(Data for this exercise begins)

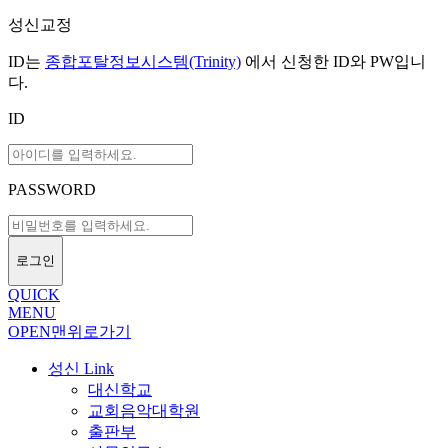
성신교정
ID는
종합포탈정보시스템(Trinity)
에서 신청한 ID와 PW입니
다.
ID
PASSWORD
로그인
QUICK
MENU
OPEN
맨위로가기
성신 Link
대신학교
교회음악대학원
출판부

(Data for this exercise ends)

Change "PASSWORD" to "비밀번호" everywhere in the listing above, and reproduce its text lines with nothing else altered. Omit the pictures from your answer.

성신교정
ID는
종합포탈정보시스템(Trinity)
에서 신청한 ID와 PW입니
다.
ID
비밀번호
로그인
QUICK
MENU
OPEN
맨위로가기
성신 Link
대신학교
교회음악대학원
출판부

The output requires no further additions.